Me asomé en la cabina. En el asiento yacía una piloto derrumbada sobre los paneles de control. Una lámina de metal le había cercenado el brazo izquierdo. Perdía demasiada sangre. Su implante COrtx estaba intacto, no así su cerebro, inducido a un coma con la intención de conservar un rezago de energía que le permitiera sobrevivir hasta que fuera atendida. Los sistemas de la nave revelaban carga baja de combustible y un registro de señales confusas que interfirieron con las comunicaciones, inutilizaron los instrumentos de navegación y provocaron el aterrizaje forzoso. Todo apuntaba a que, desde el cementerio, los robots funcionales intentaban atrapar cualquier vehículo que volara cerca y supusiera una salida.

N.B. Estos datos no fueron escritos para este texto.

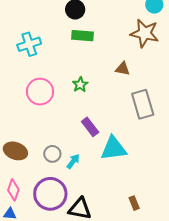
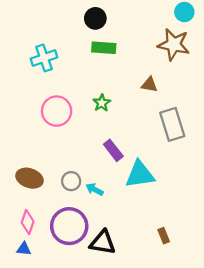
cyan arrow: (73, 161) -> (95, 189), turned -98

Los causantes del accidente estarían allí en cuestión de minutos para reclamar la nave.
De la cadera de la piloto, pendía una pistola de plasma.
Horas después, abandonaba el cementerio de elefantes. Me resultaba extraño realizar tareas para las que no fui programada. Usar un arma letal, atacar a mis semejantes hasta que quedaran destrozados en pequeños pedazos de metal inservibles, vestir piel y huesos. Era más frágil, diferente a mi esqueleto metálico. Necesitaba más precisión para moverme o podría destruir mi nuevo cuerpo. Usé el núcleo de la ginoide de glamour para alimentar el panel de control y subir la carga energética. Era lo único que podía hacer para sacarla del cementerio, tal y como deseaba.
Mientras devoraba pársecs de distancia, observé mi mano izquierda, lo único que implanté de mi antiguo cuerpo entre el amasijo de carne para cubrir la herida y evitar más pérdida de sangre. Flexioné los dedos, alzados contra la negrura del cosmos. Temía que de un momento a otro la piloto despertara del coma y me borrara del COrtx.
Al menos esperaba tener tiempo para abrazar a Clara por última vez. Y, también, reprimir el deseo de hacer arte si encontraba a otra ginoide como yo, una representación del vacío de la ausencia en mi casa. Porque descubrí que era muy buena con la pistola de plasma.